▸ **Aufgabe**
Schreiben Sie aus dem Text über Kinball unten den Abschnitt von „Viersen-Dülken · Französische“ bis einschließlich „Das Spiel beginnt.“ wortgetreu ab.

▸ **Übungstext**
+--
Viersen-Dülken · Französische Ansagen für Spielzüge, drei Teams und ein Luft-gefüllter Riesen-Ball: Das Albertus-Magnus-Gymnasium ist eine von nur zwei NRW-Schulen, die das Kinball lehrt. Das ist eine Chance.

von Daniela Buschkamp

Es erinnert an den Titanen Atlas aus der griechischen Mythologie, der kniend das Himmelsgewölbe stützt. Ähnlich knien einige Jugendliche in der großen Turnhalle des Albertus-Magnus-Gymnasiums in Viersen-Dülken. Glück für sie: Sie tragen nicht das Himmelsgewölbe, sondern stützen mit ihren ausgestreckten Armen einen großen pinkfarbenen Ball. Er misst beeindruckende 1,22 Meter im Durchmesser, wiegt aber nur ein Kilogramm. Dann ruft ein Teammitglied: „Omnikin“. Das Spiel beginnt.

Allerdings trägt der Ruf wenig zum Verständnis des Beobachters bei. Auch, als auf Französisch „noir“ („Schwarz“ für die Farbe der anderen Mannschaft auf dem Spielfeld) gerufen wird, versteht man noch nicht mehr. Dann wird der leichte XXL-Ball abgeschlagen. Wie, das hat ASV-Trainer Paul Irskens den zehn Jugendlichen zuvor erklärt und in einem Video gezeigt. Mit einem 90-Grad-Schlag soll eine Mannschaft den XXL-Ball über das Spielfeld bewegen. Ihr Ziel: einen Punkt zu erzielen. Das gelingt mit Würfen, die für das gegnerische Team nicht zu halten sind, ehe der Ball auf den Hallenboden aufkommt.
+--
▸ **Auszüge der Einträge**

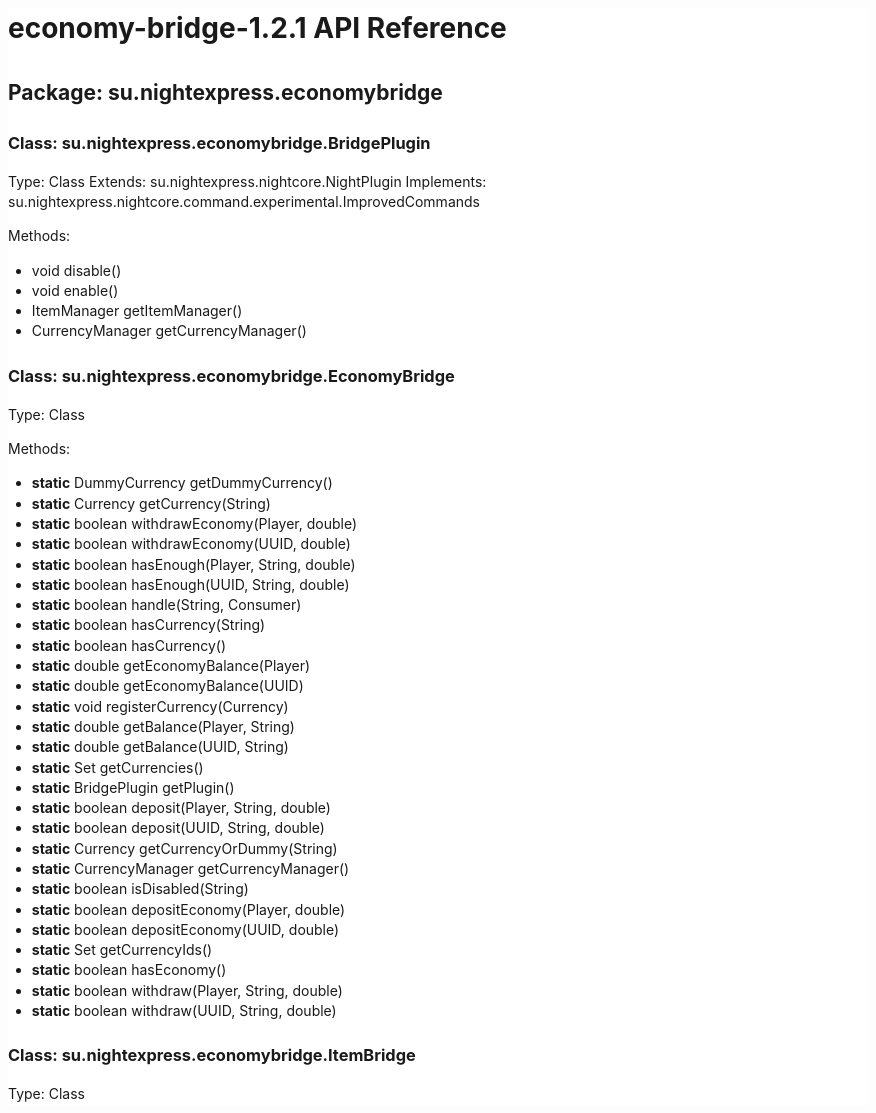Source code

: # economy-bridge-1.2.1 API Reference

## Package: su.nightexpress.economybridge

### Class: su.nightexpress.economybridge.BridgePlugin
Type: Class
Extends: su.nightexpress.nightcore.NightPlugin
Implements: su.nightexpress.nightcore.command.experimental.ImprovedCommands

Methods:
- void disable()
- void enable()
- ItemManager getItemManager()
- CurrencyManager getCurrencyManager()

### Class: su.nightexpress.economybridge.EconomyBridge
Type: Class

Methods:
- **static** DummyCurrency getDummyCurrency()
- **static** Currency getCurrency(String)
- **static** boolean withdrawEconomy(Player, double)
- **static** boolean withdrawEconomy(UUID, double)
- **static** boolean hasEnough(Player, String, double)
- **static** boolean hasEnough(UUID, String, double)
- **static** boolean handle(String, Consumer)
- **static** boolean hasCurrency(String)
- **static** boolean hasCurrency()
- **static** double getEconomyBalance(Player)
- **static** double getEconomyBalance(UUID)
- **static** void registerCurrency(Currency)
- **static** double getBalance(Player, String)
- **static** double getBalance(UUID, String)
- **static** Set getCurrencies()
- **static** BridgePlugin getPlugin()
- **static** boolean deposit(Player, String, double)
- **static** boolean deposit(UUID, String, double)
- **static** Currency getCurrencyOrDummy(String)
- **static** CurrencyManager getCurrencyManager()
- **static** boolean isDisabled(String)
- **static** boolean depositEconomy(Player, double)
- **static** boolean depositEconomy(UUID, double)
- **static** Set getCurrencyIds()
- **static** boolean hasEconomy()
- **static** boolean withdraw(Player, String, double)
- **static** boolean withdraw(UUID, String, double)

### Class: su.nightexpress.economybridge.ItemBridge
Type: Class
+--
▸ **Ihre Lösung**
Viersen-Dülken · Französische Ansagen für Spielzüge, drei Teams und ein Luft-gefüllter Riesen-Ball: Das Albertus-Magnus-Gymnasium ist eine von nur zwei NRW-Schulen, die das Kinball lehrt. Das ist eine Chance.

von Daniela Buschkamp

Es erinnert an den Titanen Atlas aus der griechischen Mythologie, der kniend das Himmelsgewölbe stützt. Ähnlich knien einige Jugendliche in der großen Turnhalle des Albertus-Magnus-Gymnasiums in Viersen-Dülken. Glück für sie: Sie tragen nicht das Himmelsgewölbe, sondern stützen mit ihren ausgestreckten Armen einen großen pinkfarbenen Ball. Er misst beeindruckende 1,22 Meter im Durchmesser, wiegt aber nur ein Kilogramm. Dann ruft ein Teammitglied: „Omnikin“. Das Spiel beginnt.